Oslo, August 31st exists in the realm of stark, unforgiving realism, where redemption and damnation lie within a hair’s breadth of one another. Perhaps that’s overstating the film’s case– it’s much quieter and more restrained than that– but Anders walks a fine line as he traverses the path to freedom from his drug dependency. Every moment presents an opportunity for him to crumble over his regret, or to better himself and move forward.
But the tragedy of Oslo, August 31st is that Anders entrenches himself in the past. A remarkable non-professional actor, Lie portrays Anders as an earnest, anguished hangdog; he’s genuinely remorseful for his misdeeds and how they’ve affected the people he cares about. He almost feels too bad about his errors, an attribute built into the character and not simply born out of Lie’s efforts. Anders’ shame keeps him stuck in neutral, and practically makes him a phantom presence in every setting he wanders into. Responding to each moment of his day with either stubborn, concrete nihilism or gallows humor, it becomes apparent quickly that Anders’ feeling of hopelessness is a self-fulfilling prophecy.

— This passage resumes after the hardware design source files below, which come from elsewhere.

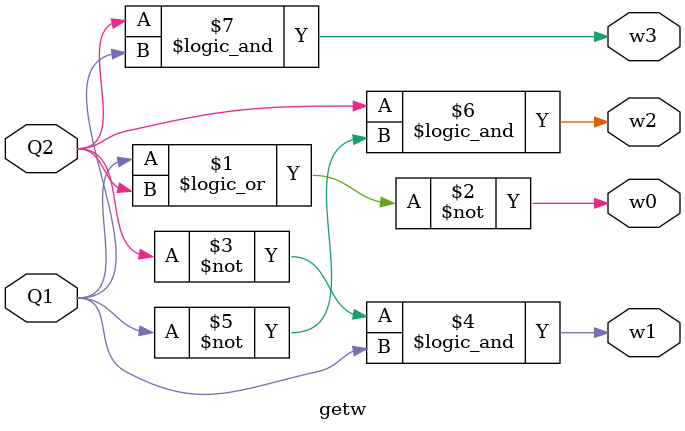
<source format=v>
`timescale 1ns / 1ps


module getw(
    output w0,
    output w1,
    output w2,
    output w3,
    input Q2,
    input Q1
    );
    assign w0=~(Q1||Q2);
    assign w1=(~Q2)&&Q1;
    assign w2=Q2&&(~Q1);
    assign w3=Q2&&Q1;
endmodule

</source>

Yet Trier isn’t wallowing in lugubrious oblivion. Quite the opposite, in fact. Each scene is actually an invitation for compassion. Trier’s approach belies how much he cares about his protagonist, and how much he intends his audience to empathize with Anders as well. Oslo, August 31st is a bleak picture, but one of supreme beauty that bears a great deal of sympathy for the rehabilitated. It’s the film’s through-line, though Trier does not attempt to delude or mislead his audiences with the promise of a strictly pretty outcome. All the while, Anders roams the streets of Oslo (itself an integral character in the film), listens to the whispers of its inhabitants, and tunes in to the city’s memories. They’re the commonplace murmurs of daily life that we take for granted, but which Anders, whose existence differs so vastly from our own, inwardly cherishes in his austere way.